Misogyny flourishes where there are internal patterns.

Listen to what they say to a young woman who recently became a mother and complains of wild fatigue: “Before, they gave birth in the field, raised several and nothing. She needs a nanny — look what one!

And the term «old-timer» at 27? I am sure that it was invented by women to humiliate other women.

A world without misogyny

It turns out that we live where “you will still go on maternity leave after a while, you are not suitable for us,” and not where “you are an excellent specialist, and the theoretical possibility of going on maternity leave is not important to us.”

Internal misogyny is a tool to play off women

As long as it exists, there will be no commonality and mutual assistance between women, but only clichés, stereotypes and frames that further alienate us from each other.

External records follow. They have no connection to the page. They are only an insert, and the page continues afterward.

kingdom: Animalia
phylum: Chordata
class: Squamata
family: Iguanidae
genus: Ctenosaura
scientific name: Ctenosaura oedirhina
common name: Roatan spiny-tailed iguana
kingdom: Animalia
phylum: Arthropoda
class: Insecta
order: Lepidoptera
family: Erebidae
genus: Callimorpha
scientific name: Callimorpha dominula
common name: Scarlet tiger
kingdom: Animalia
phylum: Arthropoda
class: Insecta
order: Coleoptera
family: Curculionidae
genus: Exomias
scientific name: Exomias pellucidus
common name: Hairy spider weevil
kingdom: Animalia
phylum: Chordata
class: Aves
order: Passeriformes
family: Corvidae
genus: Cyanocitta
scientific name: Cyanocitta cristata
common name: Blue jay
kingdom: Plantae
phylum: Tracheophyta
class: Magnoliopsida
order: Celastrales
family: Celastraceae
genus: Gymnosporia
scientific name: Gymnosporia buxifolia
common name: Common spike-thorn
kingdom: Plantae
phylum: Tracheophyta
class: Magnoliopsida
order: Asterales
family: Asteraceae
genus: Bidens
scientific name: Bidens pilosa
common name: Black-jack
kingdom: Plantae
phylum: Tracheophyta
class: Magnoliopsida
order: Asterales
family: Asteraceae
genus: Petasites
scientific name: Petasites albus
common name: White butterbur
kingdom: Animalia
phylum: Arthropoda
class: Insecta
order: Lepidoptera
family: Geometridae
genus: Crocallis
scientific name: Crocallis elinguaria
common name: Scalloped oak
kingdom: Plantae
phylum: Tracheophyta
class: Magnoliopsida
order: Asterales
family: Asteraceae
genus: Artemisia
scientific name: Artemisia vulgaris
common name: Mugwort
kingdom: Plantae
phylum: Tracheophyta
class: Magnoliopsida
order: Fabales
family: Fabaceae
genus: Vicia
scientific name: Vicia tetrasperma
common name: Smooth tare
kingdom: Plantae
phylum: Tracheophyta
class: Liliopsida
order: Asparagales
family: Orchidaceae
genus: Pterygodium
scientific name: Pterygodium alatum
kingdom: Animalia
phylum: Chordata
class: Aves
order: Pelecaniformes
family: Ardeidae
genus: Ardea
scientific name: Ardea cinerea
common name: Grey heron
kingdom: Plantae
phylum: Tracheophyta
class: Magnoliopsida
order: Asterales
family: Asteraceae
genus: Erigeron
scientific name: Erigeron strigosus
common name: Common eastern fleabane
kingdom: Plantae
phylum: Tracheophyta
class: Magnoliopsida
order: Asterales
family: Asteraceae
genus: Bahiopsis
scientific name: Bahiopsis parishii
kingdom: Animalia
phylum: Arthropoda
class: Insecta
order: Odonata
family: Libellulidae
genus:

The eradication of misogyny begins with the elimination of one’s own attitudes and fears. Necessary: 

  • Stop criticizing women and generally divide the world into male and female. This is already the first step towards adequate perception;

  • Do not be afraid to analyze your negative emotions addressed to the first woman you meet, who lives the way you have long wanted;

  • Do not shift blame and responsibility, do not hide behind the mask of a judgmental, but get out of your own cocoon, look the problem in the eye and start working to improve your life. 

And then you will absolutely love women — their beauty, uniqueness, strength. Stop fighting a non-existent enemy, but, on the contrary, want to lend a helping hand, compassion and be loyal.